The Sempervirens Fund joins forces to help preserve the Santa Cruz summer camp
SAN MATEO, CA – San Mateo-based wildlife preservation organization Sempervirens Fund is partnering with the San Francisco Y to help preserve Camp Jones Gulch, a summer camp located in the Santa Cruz Mountains.
The fund has agreed to purchase a conservation easement from the Y for more than $9.6 million, according to a press release Wednesday.
The camp has served San Mateo County fifth and sixth graders since 1968, allowing them to spend a week exploring nature and learning about redwoods.
“The county school board and I are thrilled with this partnership which further enhances Camp Jones Gulch and ensures that generations of San Mateo County students continue to enjoy immersive outdoor learning opportunities,” said said Nancy Magee, San Mateo County Schools Superintendent. “The Camp Jones Gulch experience is a treasure trove for students and helps build their capacity for a climate-ready future.”

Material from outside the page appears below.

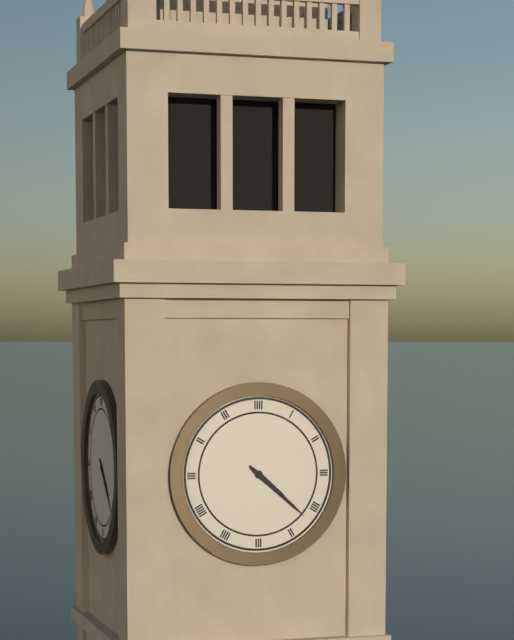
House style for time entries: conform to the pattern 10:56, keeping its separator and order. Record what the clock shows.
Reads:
4:22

The purchase by Sempervirens Fund will make it possible to modernize and repair the infrastructures. The fund will also create stewardship worth $422,000 for ecological restoration work.
“This priceless expanse of redwood forest is home to groves of remarkable trees like the ‘Valley of the Giants’ and a cherished nature camp accessible to all area youth and families,” said Sara Barth, Executive Director of the Sempervirens Fund. . “This conservation easement means that the forests of Camp Jones Gulch and surrounding areas will be permanently protected from development, commercial logging and other forms of resource extraction and maintained in partnership with the Y.”
Laura McLendon, director of conservation for the Sempervirens Fund, said adding conservation protections to private redwood forests is essential to creating a thriving regional ecosystem.
“This land is home to some of the oldest and most remarkable trees in all of the Santa Cruz Mountains,” McLendon said. “Some of these trees are well over 500 years old and this easement will protect them forever. It’s a conservation gem.”